By imposing a limit on the length of the working day, the state forced capitals to raise productivity in order to produce surplus value. The impact of a shortened working day on productivity of labor was so great Marx predicted the working day would have to be shortened again in the not too distant future:
“There cannot be the slightest doubt that the tendency that urges capital, so soon as a prolongation of the hours of labour is once for all forbidden, to compensate itself, by a systematic heightening of the intensity of labour, and to convert every improvement in machinery into a more perfect means of exhausting the workman, must soon lead to a state of things in which a reduction of the hours of labour will again be inevitable.”
Technology’s impact on employment is a two-way street
There is a lot of grumbling about the impact of technology on the demand for labor, but little or no discussion that this impact is a two way street.
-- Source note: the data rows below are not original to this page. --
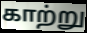
காற்று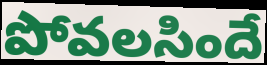
పోవలసిందేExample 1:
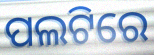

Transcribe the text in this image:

ପଲଟିରେ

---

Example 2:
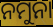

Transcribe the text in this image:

ନମୁନା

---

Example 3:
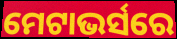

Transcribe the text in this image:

ମେଟାଭର୍ସରେ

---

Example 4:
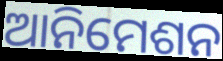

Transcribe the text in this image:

ଆନିମେଶନ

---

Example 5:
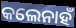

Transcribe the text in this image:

କଲେନାହଁ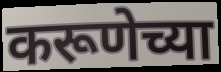
करूणेच्याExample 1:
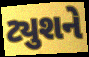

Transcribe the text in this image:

ટ્યુશને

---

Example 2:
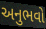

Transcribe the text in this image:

અનુભવો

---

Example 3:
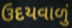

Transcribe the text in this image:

ઉદયવાળું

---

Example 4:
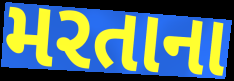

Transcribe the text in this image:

મરતાના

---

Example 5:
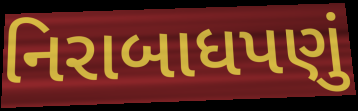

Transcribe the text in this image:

નિરાબાધપણું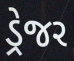
ડ્રેજર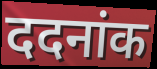
ददनांकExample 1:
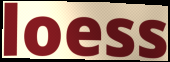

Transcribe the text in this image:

loess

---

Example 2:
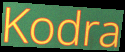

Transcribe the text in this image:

Kodra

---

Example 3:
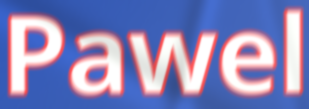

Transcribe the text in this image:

Pawel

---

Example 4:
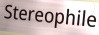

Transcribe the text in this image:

Stereophile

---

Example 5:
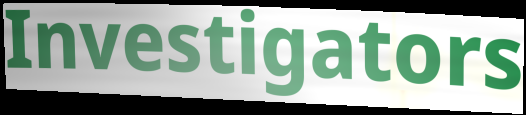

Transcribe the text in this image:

Investigators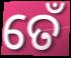
ତେଁ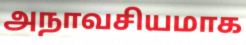
அநாவசியமாக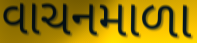
વાચનમાળા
To give an example, it is widely held among economic historians that the United States innovation advantage at the turn of the 20th century in large part rested on the fact it suffered a labor shortage.
According to Wikipedia:
“The U.S. economy of the early 19th century was characterized by labor shortages, as noted by numerous contemporary observers. The labor shortage was attributed to the cheapness of land and the high returns on agriculture. All types of labor were in high demand, especially unskilled labor and experienced factory workers. Labor prices in the U.S. were typically from 30-50% higher than in Britain. Women factory workers were especially scarce. The elasticity of labor was low in part because of lack of transportation and low population density. The relative labor scarcity and high price was an incentive for capital investment, particularly in machinery.”
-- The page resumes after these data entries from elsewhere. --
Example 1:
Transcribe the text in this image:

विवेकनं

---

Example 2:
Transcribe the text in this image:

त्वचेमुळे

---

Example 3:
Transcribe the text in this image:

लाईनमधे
The foregoing examples, taken from the UK and the US in the 19th century, suggests current so-called “full employment” policies not only fail to realize real full employment, which can only be defined a zero unemployment, but, in addition, retard the development of the forces of production and thus leaves society poorer than it otherwise would be. That progressives accept this failed policy as the basis for a program of full employment demonstrates not their commitment to improving the conditions of the working class, but their commitment to wage slavery.